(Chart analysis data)
= Beginning of Section =

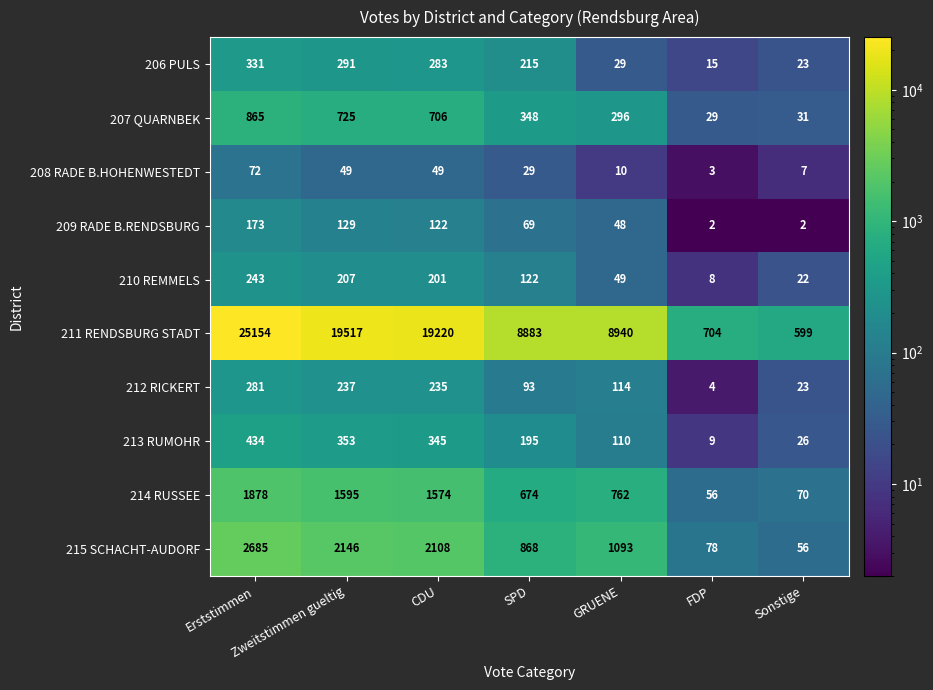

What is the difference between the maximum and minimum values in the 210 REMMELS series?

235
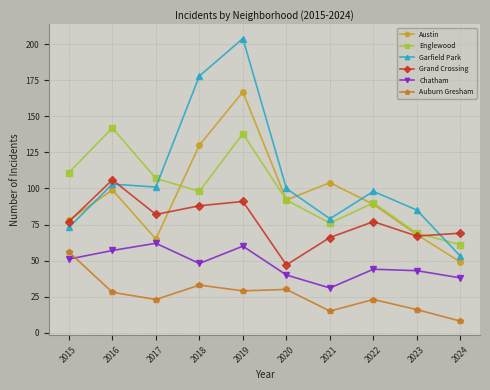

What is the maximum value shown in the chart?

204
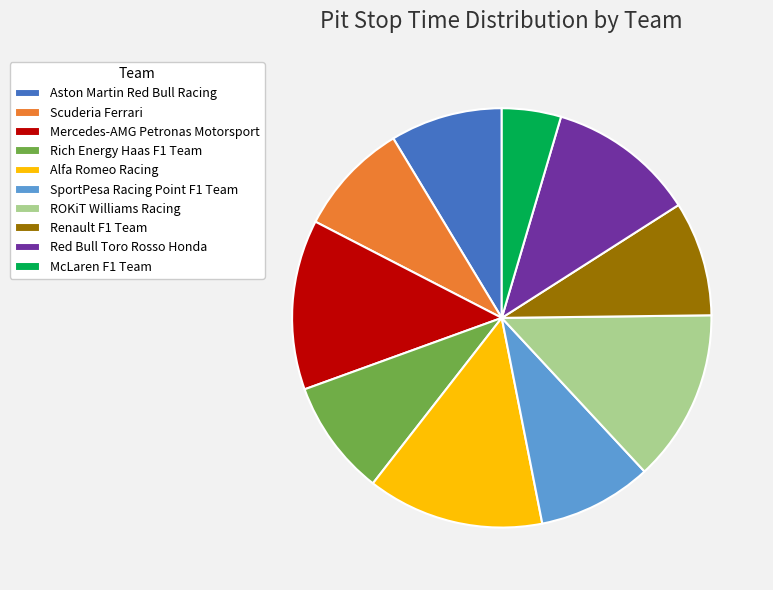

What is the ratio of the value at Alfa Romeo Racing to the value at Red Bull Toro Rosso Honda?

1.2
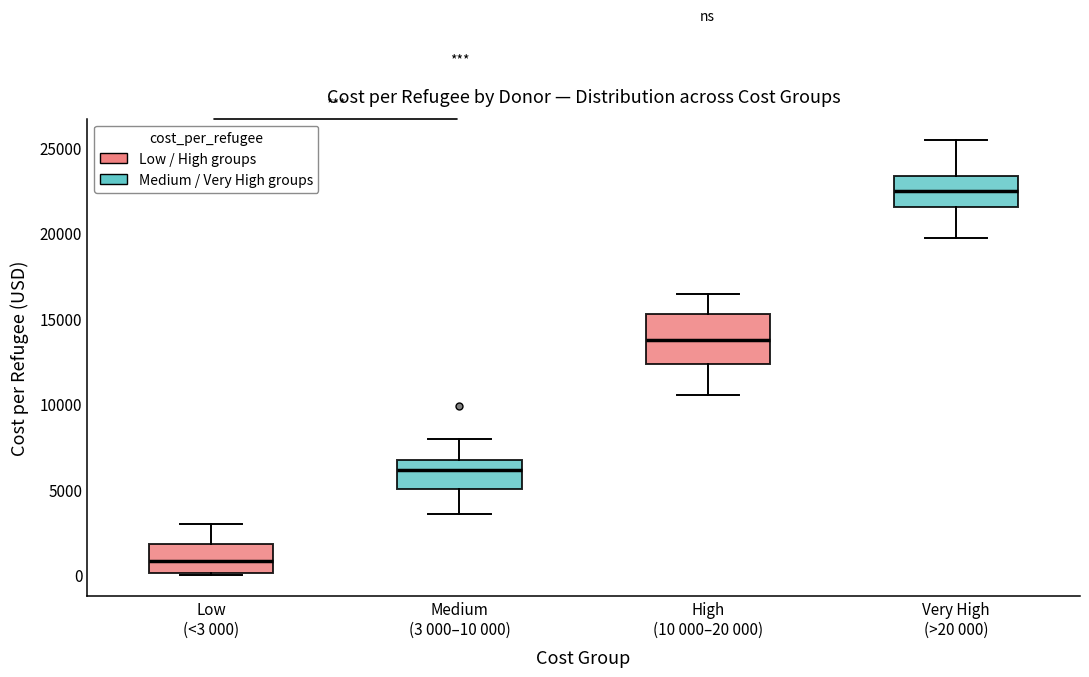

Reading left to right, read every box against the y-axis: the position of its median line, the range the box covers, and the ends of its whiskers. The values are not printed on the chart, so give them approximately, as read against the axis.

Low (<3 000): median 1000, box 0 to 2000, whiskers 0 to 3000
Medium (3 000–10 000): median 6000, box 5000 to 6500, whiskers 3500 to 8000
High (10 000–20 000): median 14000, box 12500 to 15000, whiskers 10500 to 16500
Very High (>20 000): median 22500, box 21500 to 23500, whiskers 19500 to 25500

= End of Section =
= Beginning of Section =

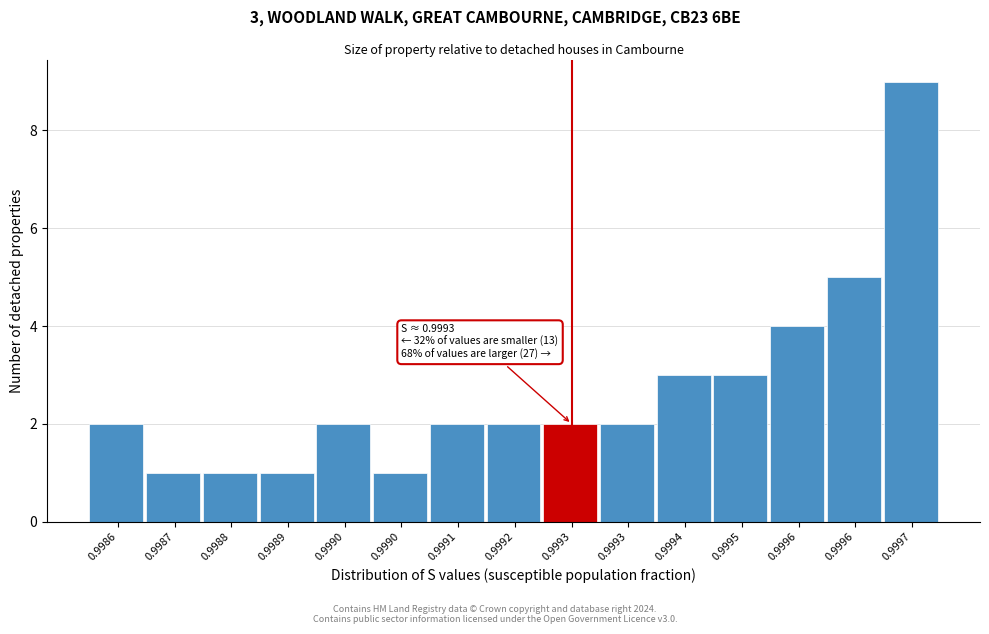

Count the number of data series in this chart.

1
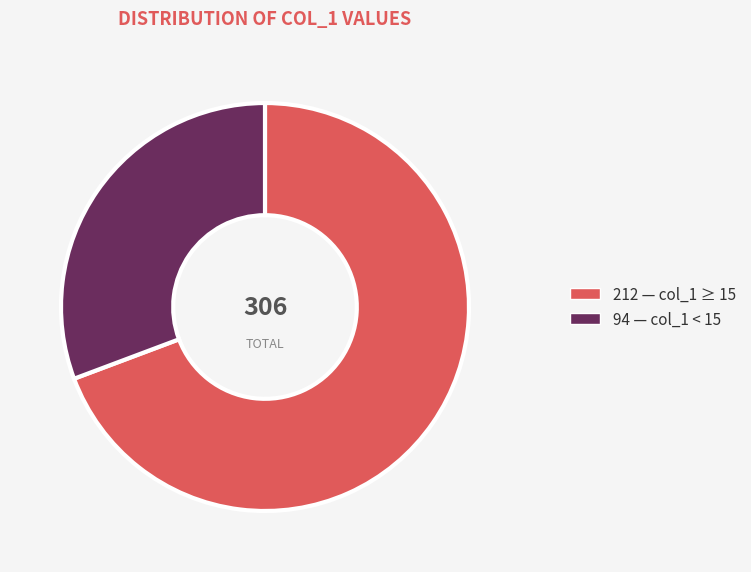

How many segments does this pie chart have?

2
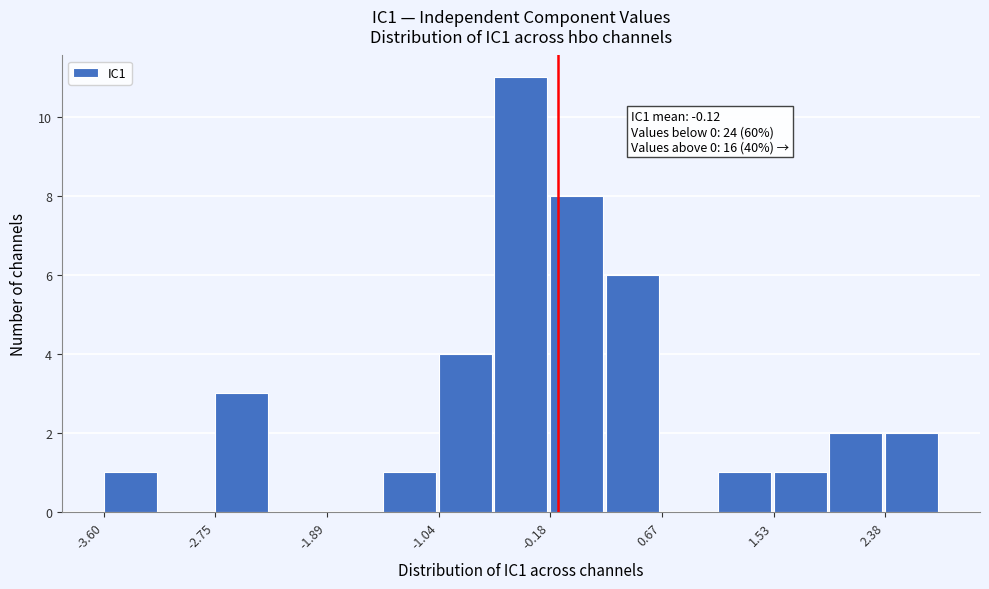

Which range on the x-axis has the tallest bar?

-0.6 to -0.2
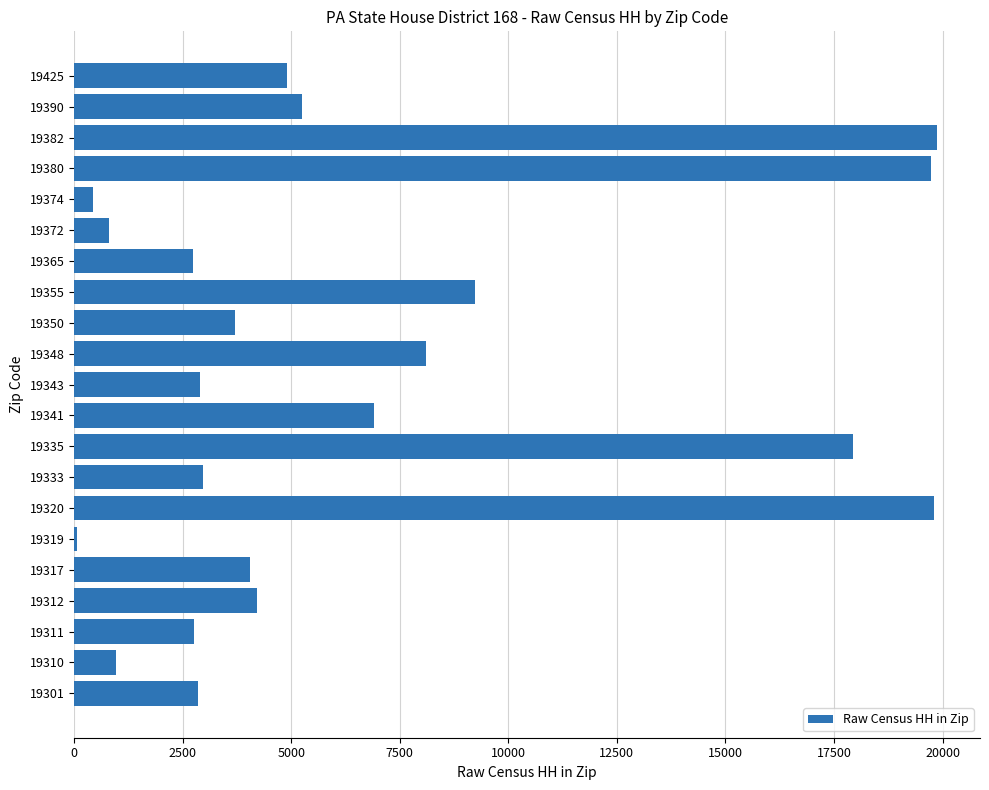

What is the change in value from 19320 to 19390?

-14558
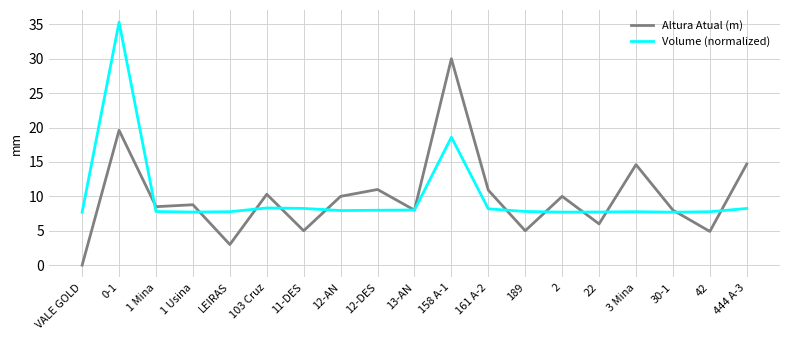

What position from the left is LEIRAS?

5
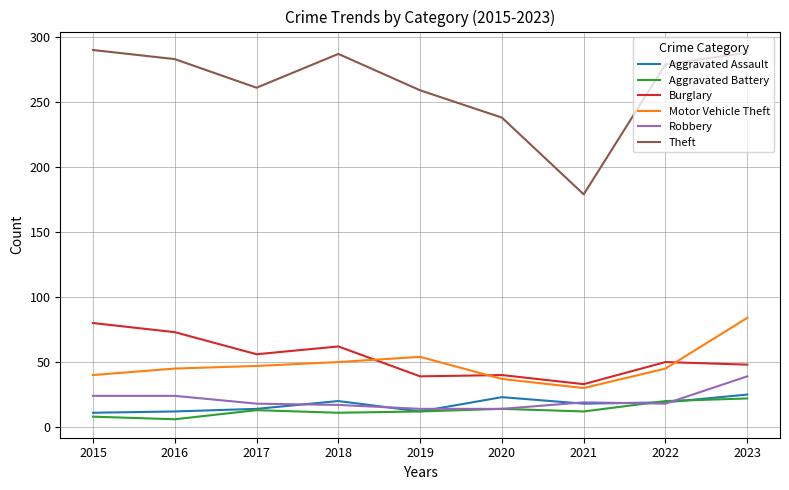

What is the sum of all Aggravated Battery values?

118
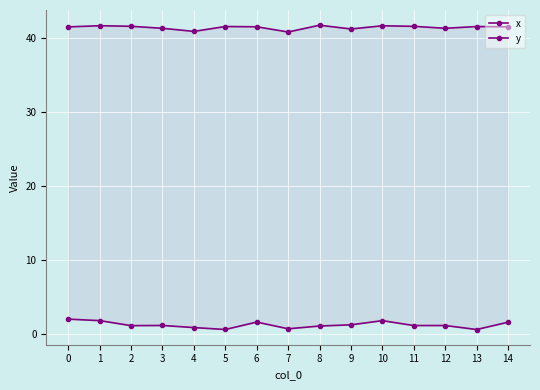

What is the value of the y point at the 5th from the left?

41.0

= End of Section =

Edit the part of the lines that opens with the line containing "What is the maximum value shown in the chart?" and closes with the line containing "Reading left to", putting "graph" wherever "chart" appears and keeping everything else the same. Return only those lines, without the pictures.

Finished exercise:
What is the maximum value shown in the graph?

204

What is the ratio of the value at Alfa Romeo Racing to the value at Red Bull Toro Rosso Honda?

1.2

Reading left to right, read every box against the y-axis: the position of its median line, the range the box covers, and the ends of its whiskers. The values are not printed on the graph, so give them approximately, as read against the axis.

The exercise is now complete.